__Task to complete__: Reproduce the text of the records from the very beginning through the line containing "nformationen", including that line. Leave the pictures out.

__Given records__:
§

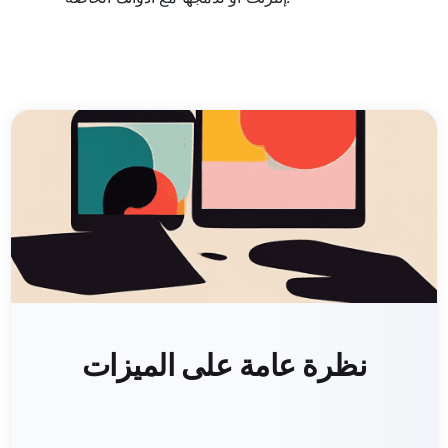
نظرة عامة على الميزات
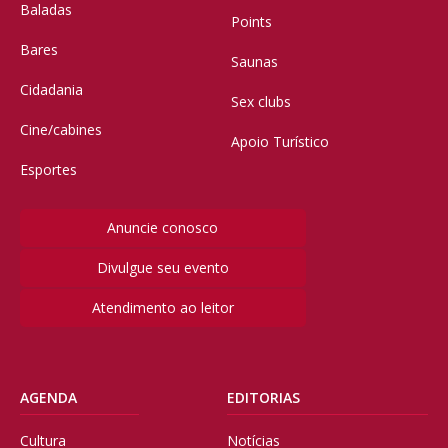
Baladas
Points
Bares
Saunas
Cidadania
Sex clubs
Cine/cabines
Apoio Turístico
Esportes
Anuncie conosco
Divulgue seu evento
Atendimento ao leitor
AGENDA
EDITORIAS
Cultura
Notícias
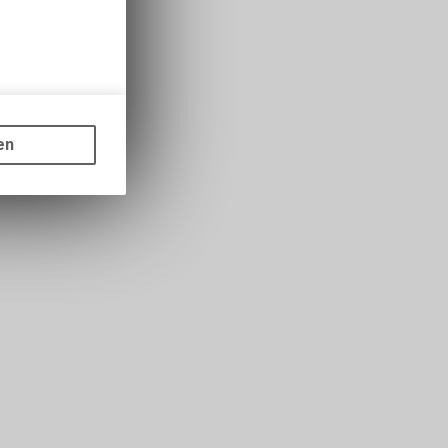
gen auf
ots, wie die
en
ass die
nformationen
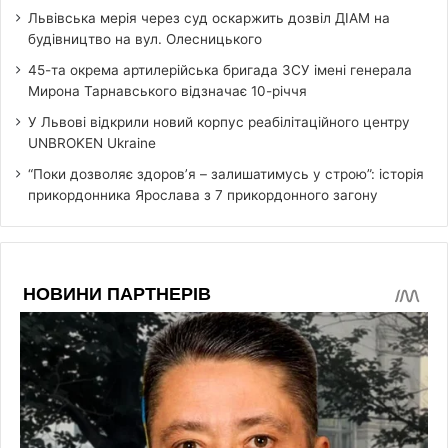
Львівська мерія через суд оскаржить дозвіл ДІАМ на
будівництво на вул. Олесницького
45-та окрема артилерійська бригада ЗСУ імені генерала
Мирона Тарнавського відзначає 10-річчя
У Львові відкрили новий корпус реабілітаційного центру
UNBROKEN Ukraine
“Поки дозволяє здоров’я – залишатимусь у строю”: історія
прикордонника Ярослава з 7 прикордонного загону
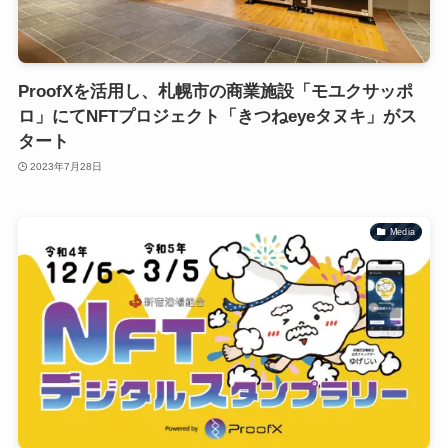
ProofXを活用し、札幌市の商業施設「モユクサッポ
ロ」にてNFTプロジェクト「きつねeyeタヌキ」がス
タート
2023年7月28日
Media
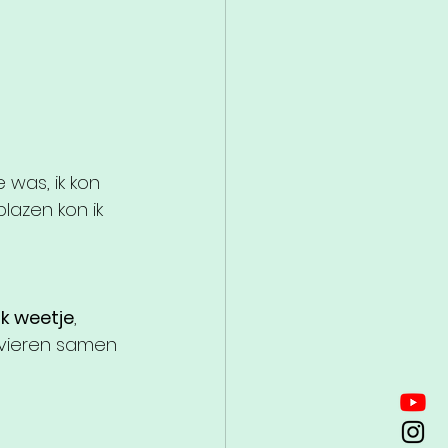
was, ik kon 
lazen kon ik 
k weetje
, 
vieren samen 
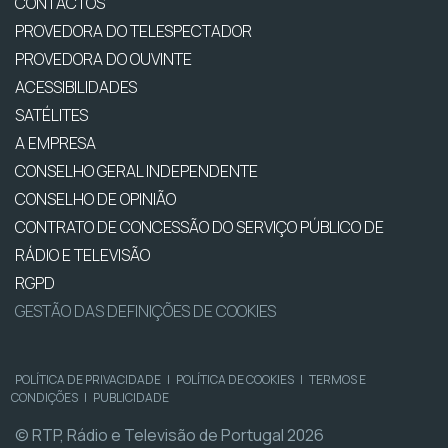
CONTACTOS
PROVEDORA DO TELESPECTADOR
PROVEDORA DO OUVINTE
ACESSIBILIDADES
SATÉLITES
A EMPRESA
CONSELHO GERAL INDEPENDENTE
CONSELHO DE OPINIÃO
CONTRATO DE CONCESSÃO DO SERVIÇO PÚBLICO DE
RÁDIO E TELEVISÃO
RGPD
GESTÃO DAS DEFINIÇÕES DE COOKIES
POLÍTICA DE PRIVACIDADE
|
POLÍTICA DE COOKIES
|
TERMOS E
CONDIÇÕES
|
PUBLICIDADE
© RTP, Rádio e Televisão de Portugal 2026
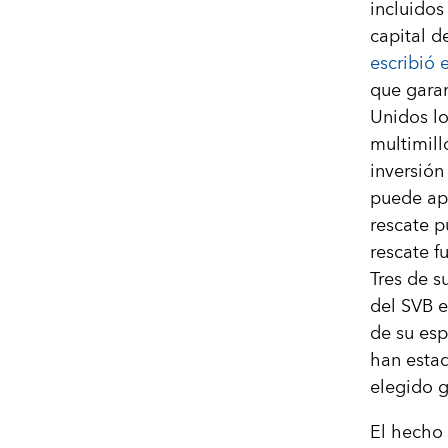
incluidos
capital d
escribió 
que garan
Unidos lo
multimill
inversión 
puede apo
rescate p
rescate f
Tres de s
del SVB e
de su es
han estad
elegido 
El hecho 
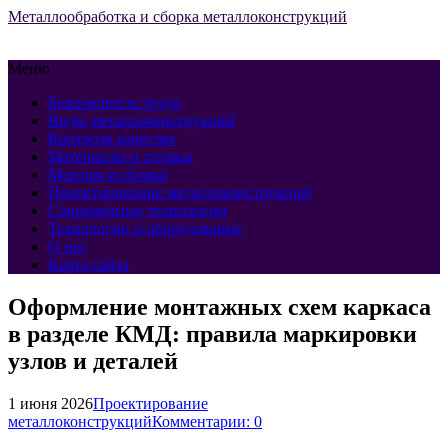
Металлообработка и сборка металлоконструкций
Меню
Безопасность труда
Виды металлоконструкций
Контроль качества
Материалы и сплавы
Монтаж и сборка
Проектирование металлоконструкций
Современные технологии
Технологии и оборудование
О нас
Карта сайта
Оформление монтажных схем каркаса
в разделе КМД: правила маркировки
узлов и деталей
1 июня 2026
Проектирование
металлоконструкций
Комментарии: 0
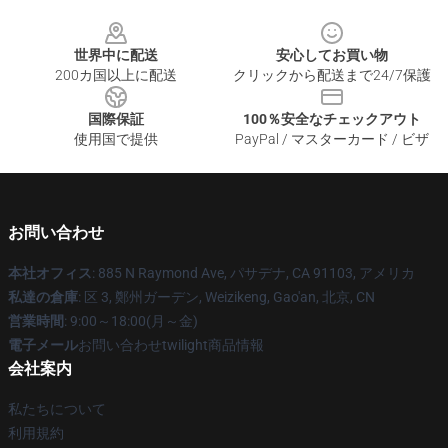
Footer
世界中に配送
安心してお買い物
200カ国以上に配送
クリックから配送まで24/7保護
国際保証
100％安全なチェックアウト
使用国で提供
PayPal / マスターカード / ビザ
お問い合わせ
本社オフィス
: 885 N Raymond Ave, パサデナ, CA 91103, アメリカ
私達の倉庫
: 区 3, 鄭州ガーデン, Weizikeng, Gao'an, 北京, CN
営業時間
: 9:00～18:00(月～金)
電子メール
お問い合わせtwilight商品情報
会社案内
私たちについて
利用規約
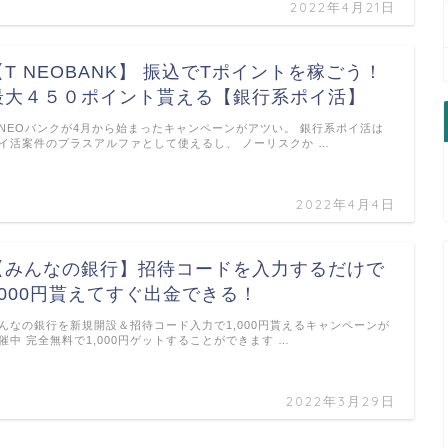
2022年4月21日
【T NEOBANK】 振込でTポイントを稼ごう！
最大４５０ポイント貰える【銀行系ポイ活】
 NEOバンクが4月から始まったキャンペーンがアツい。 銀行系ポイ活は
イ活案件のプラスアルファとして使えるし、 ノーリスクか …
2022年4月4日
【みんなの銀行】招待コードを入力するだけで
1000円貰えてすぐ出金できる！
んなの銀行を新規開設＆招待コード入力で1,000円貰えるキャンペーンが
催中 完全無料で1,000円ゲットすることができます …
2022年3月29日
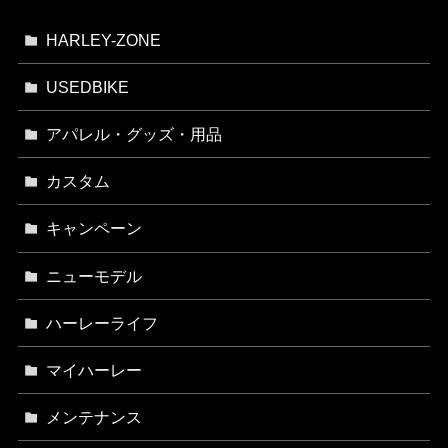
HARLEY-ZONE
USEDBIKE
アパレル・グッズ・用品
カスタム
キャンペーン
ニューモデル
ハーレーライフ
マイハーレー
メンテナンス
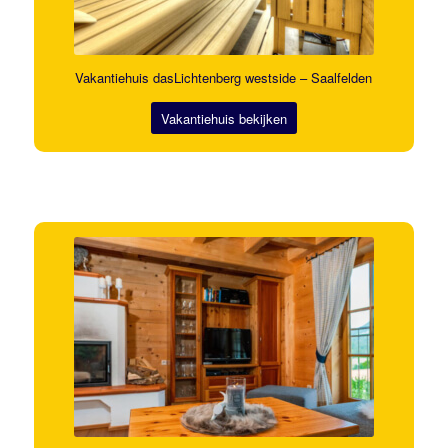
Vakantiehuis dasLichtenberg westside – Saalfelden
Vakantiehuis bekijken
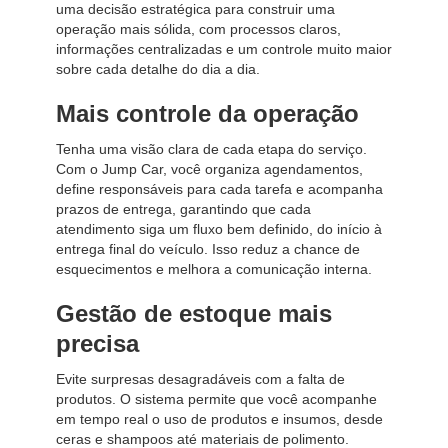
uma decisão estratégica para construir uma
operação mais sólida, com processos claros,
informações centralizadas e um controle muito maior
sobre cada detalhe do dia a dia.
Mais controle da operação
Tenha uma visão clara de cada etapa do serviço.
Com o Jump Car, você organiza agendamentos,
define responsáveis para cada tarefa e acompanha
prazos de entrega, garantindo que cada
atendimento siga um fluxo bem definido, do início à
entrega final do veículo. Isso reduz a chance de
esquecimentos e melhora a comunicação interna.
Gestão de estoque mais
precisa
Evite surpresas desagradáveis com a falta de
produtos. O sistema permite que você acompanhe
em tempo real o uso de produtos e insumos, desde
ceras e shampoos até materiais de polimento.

§

__Your response__:
نظرة عامة على الميزات
Baladas
Points
Bares
Saunas
Cidadania
Sex clubs
Cine/cabines
Apoio Turístico
Esportes
Anuncie conosco
Divulgue seu evento
Atendimento ao leitor
AGENDA
EDITORIAS
Cultura
Notícias
gen auf
ots, wie die
en
ass die
nformationen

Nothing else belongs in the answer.